Is Imagination the central pivot of human life?

I’m realizing that we take the imagination for granted. It isn’t enough to have imagination, but it needs to be recognized, educated, refined, and developed, just like any faculty.  I could have a bent for playing the piano or singing, but nothing much will come of it without practice, lessons, and traversing the various levels involved in becoming a skilled musician. These musings have led to today’s blog post on this subject.

Ann Ulanov, a Jungian analyst, has written about the imagination. She believes it acts as bridge between personal and collective life, between consciousness and the collective unconscious. And, of course, imagination belongs to all of us.

Novelist Annie Proulx has also written about the imagination and commented on it in an Atlantic Unbound interview on November 12, 1997, from which I quote. The questioner points out that “Imagination plays an ambivalent role in the lives of your characters. For many of the poverty-struck, imagination is what allows them to get by, get through, even get out. Yet rarely do these characters meet with any kind of success. Is imagination only good, then, for transition rather than transformation?”

Proulx responds, “I did a little essay for the Hungry Mind Review a couple of years ago on imagination, and I still feel the same way I did then: imagination is the human mind’s central life strategy. It is how we anticipate danger, pleasure, threat. The imagination is how our expectations are raised and formulated; it excites and ennobles our purpose in life. The imagination blocks out hunger, bodily harm, bad luck, injury, loneliness, insult, the condition of the marooned person or the orphan, grief and disappointment, restlessness, desperation, imprisonment, and approaching death. And from the imagination spring the ideas, the actions, and the beliefs that we hold.”

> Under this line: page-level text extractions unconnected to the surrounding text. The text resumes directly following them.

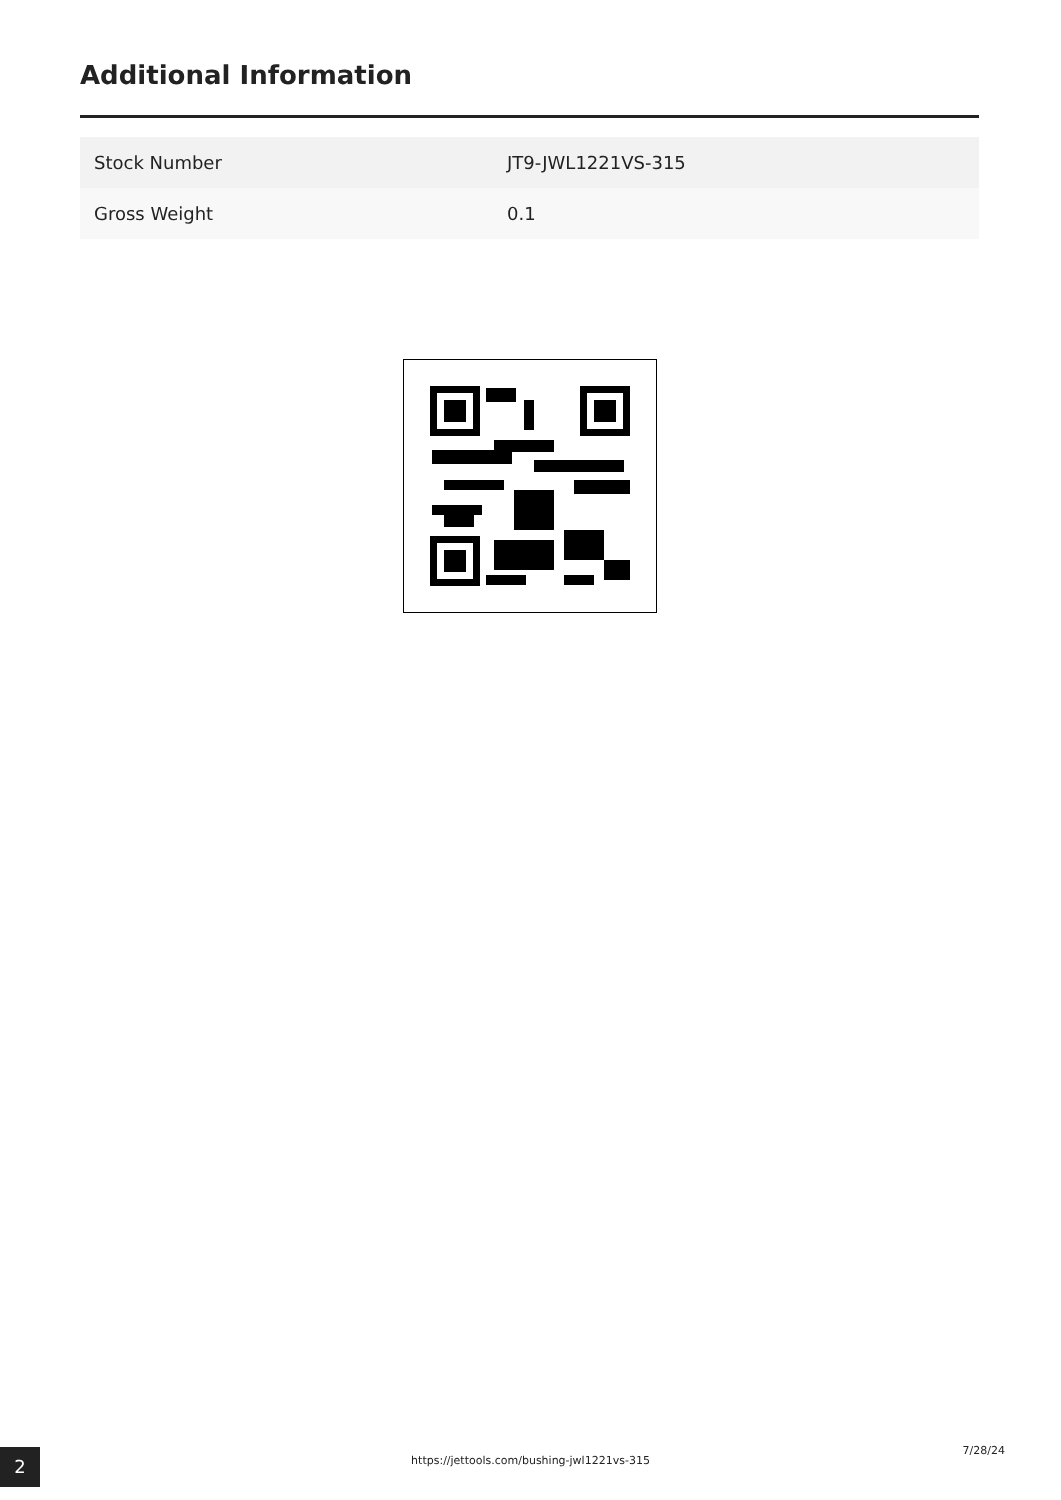Additional Information
| Stock Number | JT9-JWL1221VS-315 |
| Gross Weight | 0.1 |
2 https://jettools.com/bushing-jwl1221vs-315
7/28/24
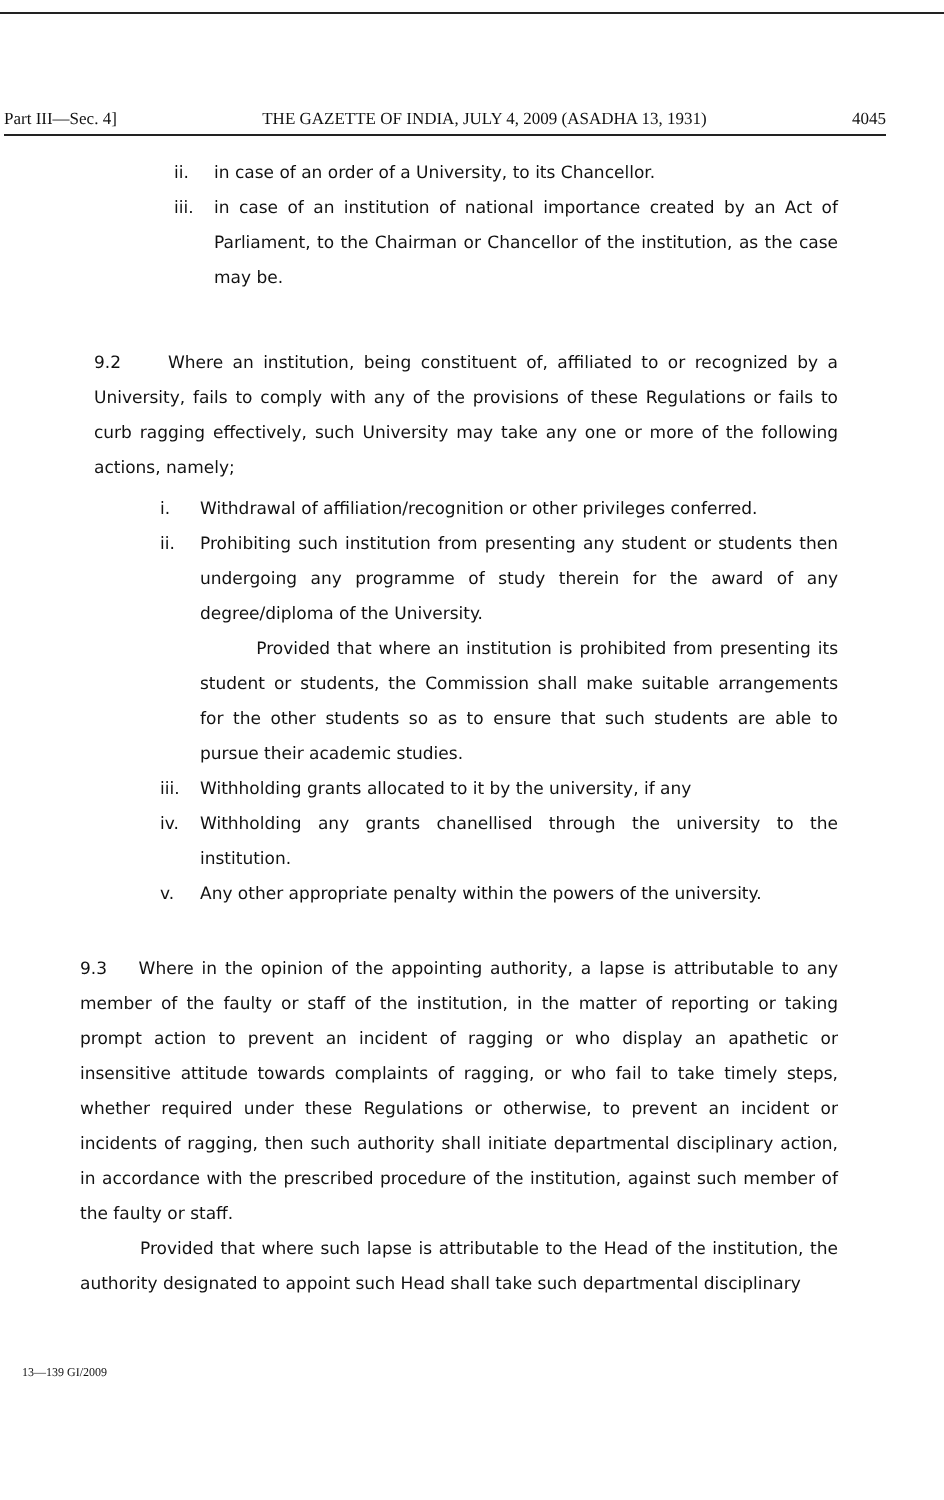Part III—Sec. 4] THE GAZETTE OF INDIA, JULY 4, 2009 (ASADHA 13, 1931) 4045
ii. in case of an order of a University, to its Chancellor.
iii. in case of an institution of national importance created by an Act of Parliament, to the Chairman or Chancellor of the institution, as the case may be.
9.2 Where an institution, being constituent of, affiliated to or recognized by a University, fails to comply with any of the provisions of these Regulations or fails to curb ragging effectively, such University may take any one or more of the following actions, namely;
i. Withdrawal of affiliation/recognition or other privileges conferred.
ii. Prohibiting such institution from presenting any student or students then undergoing any programme of study therein for the award of any degree/diploma of the University.
Provided that where an institution is prohibited from presenting its student or students, the Commission shall make suitable arrangements for the other students so as to ensure that such students are able to pursue their academic studies.
iii. Withholding grants allocated to it by the university, if any
iv. Withholding any grants chanellised through the university to the institution.
v. Any other appropriate penalty within the powers of the university.
9.3 Where in the opinion of the appointing authority, a lapse is attributable to any member of the faulty or staff of the institution, in the matter of reporting or taking prompt action to prevent an incident of ragging or who display an apathetic or insensitive attitude towards complaints of ragging, or who fail to take timely steps, whether required under these Regulations or otherwise, to prevent an incident or incidents of ragging, then such authority shall initiate departmental disciplinary action, in accordance with the prescribed procedure of the institution, against such member of the faulty or staff.
Provided that where such lapse is attributable to the Head of the institution, the authority designated to appoint such Head shall take such departmental disciplinary
13—139 GI/2009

“For many people — for me, certainly — the life of the mind, the realm of the imagination, is a more brilliant and compelling one than the world we live in. So this question — ‘Is imagination only good, then, for transition rather than Transformation’ — doesn’t even begin to get in on the same train with what I feel imagination does. It is everything.

Imagination is the central pivot of human life. It’s complex!”

Woody Allen also weighed in on the imagination in a New Yorker article (Dec. 9, 1996).  It fulfills his need to create a magical world, a place to escape from the brutality of reality. He thinks humans need these escapes, that reality is too much for us otherwise. Certainly, that seems to be true during this pandemic days and during other times of personal desperation.

So I would like to recommend that Biden create assign a month when we celebrate the imagination, that incredible faculty that helps us to navigate our lives.